Energy of test objects on black hole spacetimes: A brief review

TL;DR

This review discusses how energy for test particles in black hole spacetimes can be defined, emphasizing the role of conserved quantities, horizon energy, and the implications for energy conservation in various black hole backgrounds.

Contribution

It clarifies the definitions of energy in black hole spacetimes and compares different approaches, including the isolated horizons formalism and recent proposals.

Findings

Conserved energy can be well-defined using time-like isometries.

Horizon energy provides a consistent energy measure during particle absorption.

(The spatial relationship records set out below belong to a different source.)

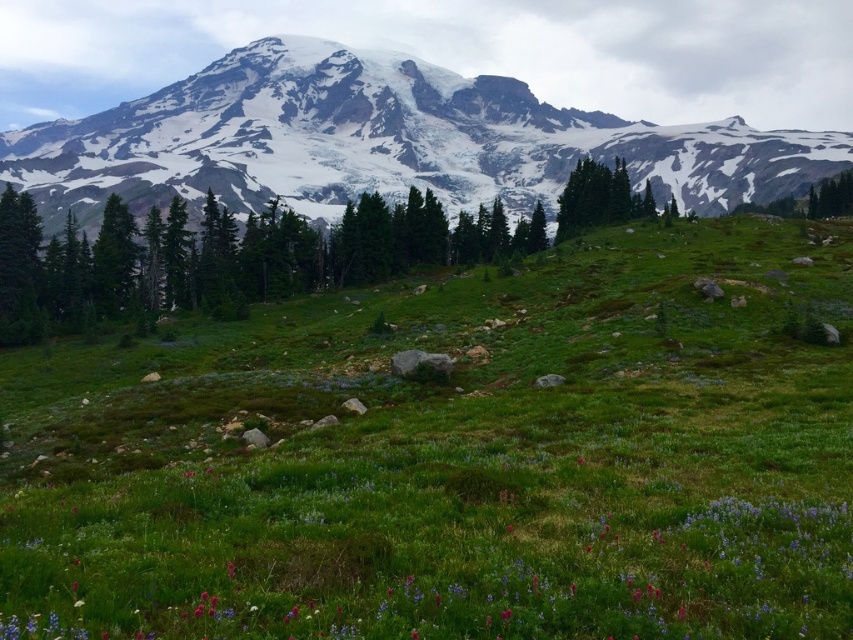
Does point (350, 166) come behind point (160, 273)?

Yes, point (350, 166) is farther from viewer.

This screenshot has height=640, width=853. What do you see at coordinates (383, 141) in the screenshot? I see `snowy granite mountain at upper center` at bounding box center [383, 141].

Locate an element on the screen. snowy granite mountain at upper center is located at coordinates (383, 141).

Find the location of a particular element. snowy granite mountain at upper center is located at coordinates (383, 141).

In the scene shown: Can you confirm if green grassy field at center is shorter than green matte tree at center?

Indeed, green grassy field at center has a lesser height compared to green matte tree at center.

Is green grassy field at center closer to the viewer compared to green matte tree at center?

Yes, green grassy field at center is closer to the viewer.

Who is more distant from viewer, (196, 376) or (225, 218)?

The point (225, 218) is more distant.

In order to click on green grassy field at center in this screenshot , I will do pos(456,460).

Is point (552, 276) positioned before point (671, 141)?

That is True.

The image size is (853, 640). In order to click on green grassy field at center in this screenshot , I will do `click(456, 460)`.

The height and width of the screenshot is (640, 853). Find the location of `green grassy field at center`. green grassy field at center is located at coordinates (456, 460).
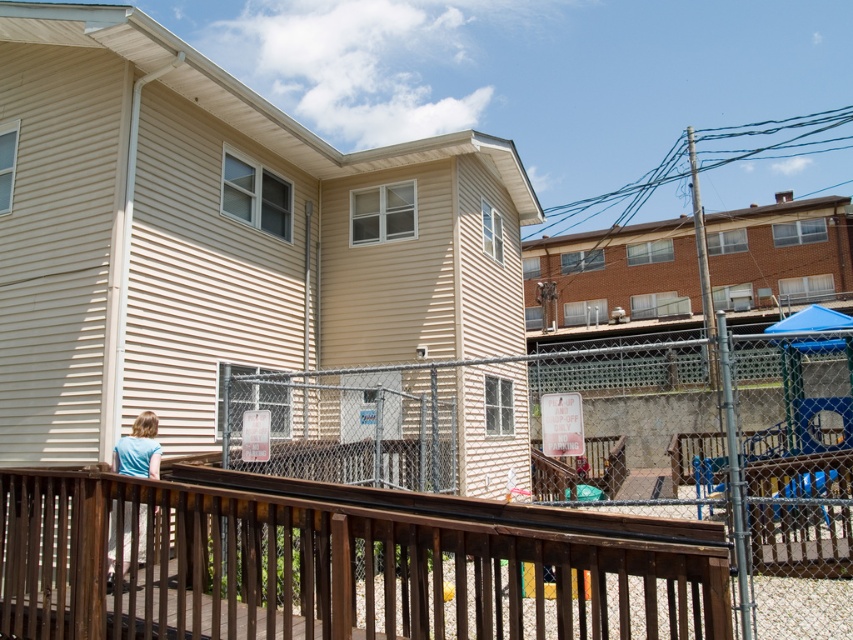
Question: Which point is farther to the camera?

Choices:
 (A) (793, 461)
 (B) (109, 547)
 (C) (48, 488)

Answer: (A)

Question: Which object is positioned closest to the brown wooden railing at lower center?

Choices:
 (A) light blue shirt at lower left
 (B) brown wooden fence at lower center

Answer: (A)

Question: Is brown wooden railing at lower center positioned before light blue shirt at lower left?

Choices:
 (A) yes
 (B) no

Answer: (A)

Question: Can you confirm if brown wooden railing at lower center is wider than light blue shirt at lower left?

Choices:
 (A) no
 (B) yes

Answer: (B)

Question: Which point is farther to the camera?

Choices:
 (A) (131, 580)
 (B) (346, 593)
 (C) (137, 442)

Answer: (C)

Question: Can you confirm if brown wooden railing at lower center is positioned to the left of light blue shirt at lower left?

Choices:
 (A) no
 (B) yes

Answer: (A)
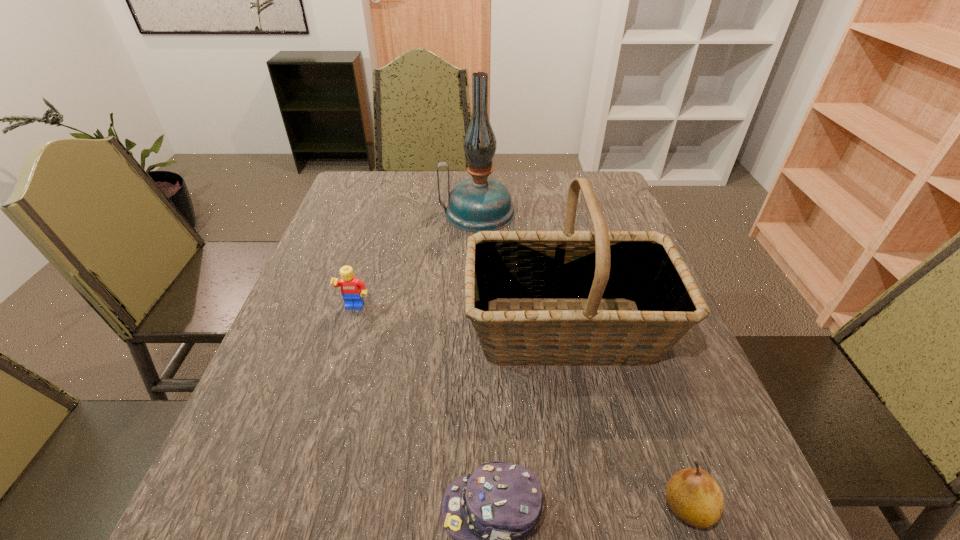
Image resolution: width=960 pixels, height=540 pixels. I want to click on oil lamp, so click(479, 203).

Locate an element on the screen. The width and height of the screenshot is (960, 540). the tallest object is located at coordinates (479, 203).

Find the location of a particular element. The width and height of the screenshot is (960, 540). basket is located at coordinates (641, 269).

I want to click on the leftmost object, so click(x=352, y=289).

I want to click on pear, so click(692, 495).

This screenshot has height=540, width=960. I want to click on free location located 0.140m on the front of the farthest object, so click(x=477, y=263).

I want to click on free spot located 0.280m by the handle of the basket, so click(x=342, y=329).

Find the location of a particular element. vacant space located by the handle of the basket is located at coordinates (426, 329).

Identify the location of free spot located 0.170m by the handle of the basket. The height and width of the screenshot is (540, 960). (391, 329).

This screenshot has width=960, height=540. In order to click on free space located on the face of the Lego in this screenshot , I will do `click(334, 377)`.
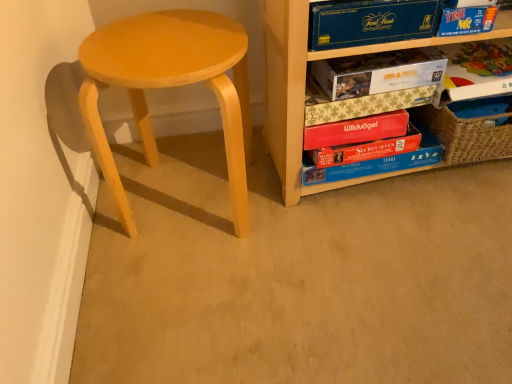
Question: Based on their positions, is blue cardboard book at upper right, which appears as the first paperback book when viewed from the top, located to the left or right of matte yellow stool at left?

Choices:
 (A) left
 (B) right

Answer: (B)

Question: From the image's perspective, is blue cardboard book at upper right, which appears as the first paperback book when viewed from the top, located above or below matte yellow stool at left?

Choices:
 (A) above
 (B) below

Answer: (A)

Question: Considering the real-world distances, which object is closest to the blue cardboard puzzle box at center, marked as the 7th paperback book in a top-to-bottom arrangement?

Choices:
 (A) matte yellow stool at left
 (B) matte cardboard puzzle box at center-right, which is the fourth paperback book from bottom to top
 (C) matte cardboard puzzle at upper center, which appears as the third paperback book when viewed from the top
 (D) red matte wildvögel book at center, the fifth paperback book in the top-to-bottom sequence
 (E) white paper at upper right, which is the 6th paperback book in bottom-to-top order

Answer: (D)

Question: Estimate the real-world distances between objects in this image. Which object is farther from the matte yellow stool at left?

Choices:
 (A) red matte wildvögel book at center, the fifth paperback book in the top-to-bottom sequence
 (B) blue cardboard book at upper right, which appears as the 7th paperback book when ordered from the bottom
 (C) blue cardboard puzzle box at center, placed as the first paperback book when sorted from bottom to top
 (D) red cardboard book at center, placed as the second paperback book when sorted from bottom to top
 (E) matte cardboard puzzle at upper center, which appears as the third paperback book when viewed from the top

Answer: (C)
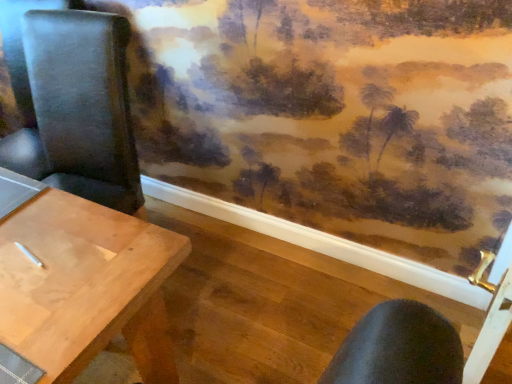
Question: Relative to black leather chair at left, is light brown wood table at left in front or behind?

Choices:
 (A) behind
 (B) front

Answer: (B)

Question: Is point (24, 263) closer or farther from the camera than point (74, 122)?

Choices:
 (A) farther
 (B) closer

Answer: (B)

Question: Considering the relative positions of light brown wood table at left and black leather chair at left in the image provided, is light brown wood table at left to the left or to the right of black leather chair at left?

Choices:
 (A) right
 (B) left

Answer: (B)

Question: Do you think black leather chair at left is within light brown wood table at left, or outside of it?

Choices:
 (A) outside
 (B) inside

Answer: (A)

Question: Is black leather chair at left to the left or to the right of light brown wood table at left in the image?

Choices:
 (A) right
 (B) left

Answer: (A)

Question: Considering their positions, is black leather chair at left located in front of or behind light brown wood table at left?

Choices:
 (A) behind
 (B) front

Answer: (A)

Question: Does point (122, 162) appear closer or farther from the camera than point (20, 299)?

Choices:
 (A) closer
 (B) farther

Answer: (B)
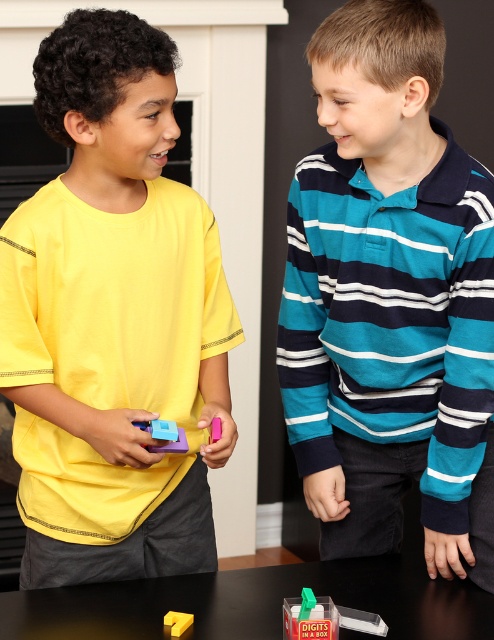
Question: From the image, what is the correct spatial relationship of matte yellow shirt at left in relation to matte plastic toy at center?

Choices:
 (A) right
 (B) left

Answer: (B)

Question: Which is farther from the translucent plastic container at center?

Choices:
 (A) yellow matte block at center
 (B) pink plastic smartphone at center
 (C) teal striped shirt at center

Answer: (C)

Question: Considering the real-world distances, which object is farthest from the yellow matte block at center?

Choices:
 (A) matte plastic toy at center
 (B) translucent plastic container at center
 (C) matte yellow shirt at left
 (D) teal striped shirt at center

Answer: (D)

Question: Does matte yellow shirt at left have a smaller size compared to translucent plastic container at center?

Choices:
 (A) no
 (B) yes

Answer: (A)

Question: Does matte yellow shirt at left appear under yellow matte block at center?

Choices:
 (A) no
 (B) yes

Answer: (A)

Question: Estimate the real-world distances between objects in this image. Which object is closer to the yellow matte block at center?

Choices:
 (A) matte yellow shirt at left
 (B) matte plastic toy at center
 (C) pink plastic smartphone at center
 (D) translucent plastic container at center

Answer: (D)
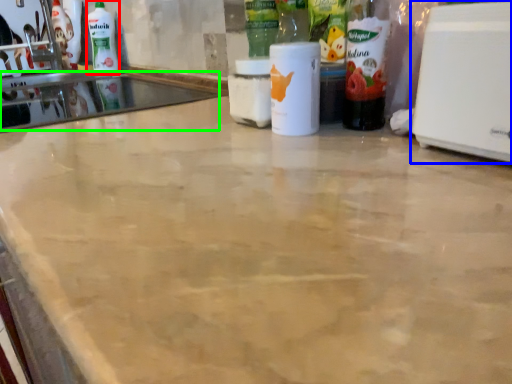
Question: Which object is the farthest from cleaning product (highlighted by a red box)? Choose among these: home appliance (highlighted by a blue box) or sink (highlighted by a green box).

Choices:
 (A) home appliance
 (B) sink

Answer: (A)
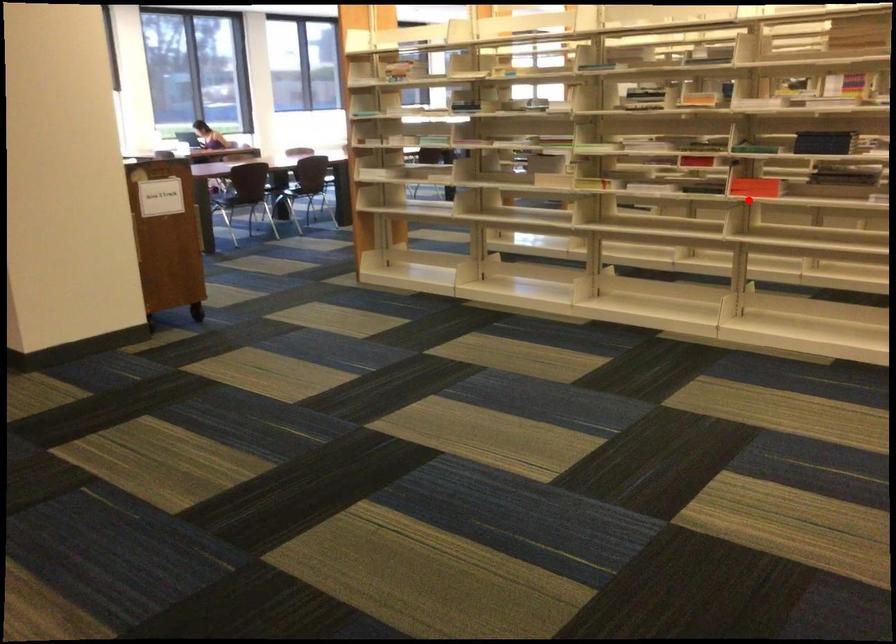
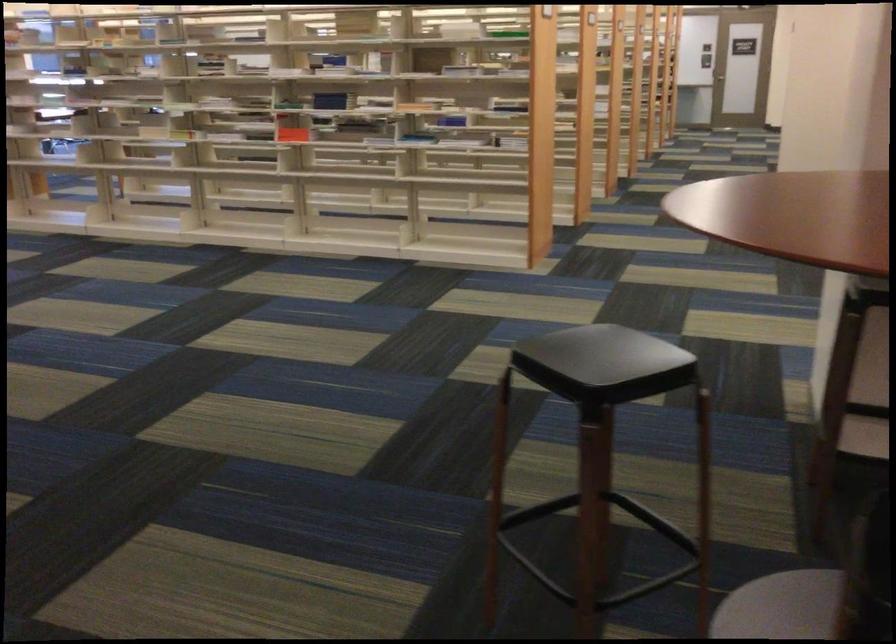
Locate, in the second image, the point that corresponds to the highlighted location in the first image.

(291, 131)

Global energy conservation is maintained with appropriate definitions.

Abstract

In this paper, we review the issue of defining energy for test particles on a background stationary spacetime. We revisit the different notions of energy as defined by different observers. As is well known, the existence of a time-like isometry allows for the notion of total conserved energy to be well defined. We use this well known quantity to show that a gravitational potential energy can be consistently defined. As examples, we study the case of the exterior regions of an asymptotically flat black hole and of the $\Lambda>0$ Schwarzschild de Sitter case, where an asymptotic region is not available. We then consider the situation in which the test particle is absorbed by the black hole, and analyze the energetics in detail. In particular, we show that the notion of horizon energy as defined by the isolated horizons formalism provides a satisfactory notion of energy compatible with the particle's total conserved energy. With these choices, there is a global conservation of energy. Finally, we comment on a recent proposal to define energy of the black hole as seen by a nearby observer at rest, for which this feature is lost.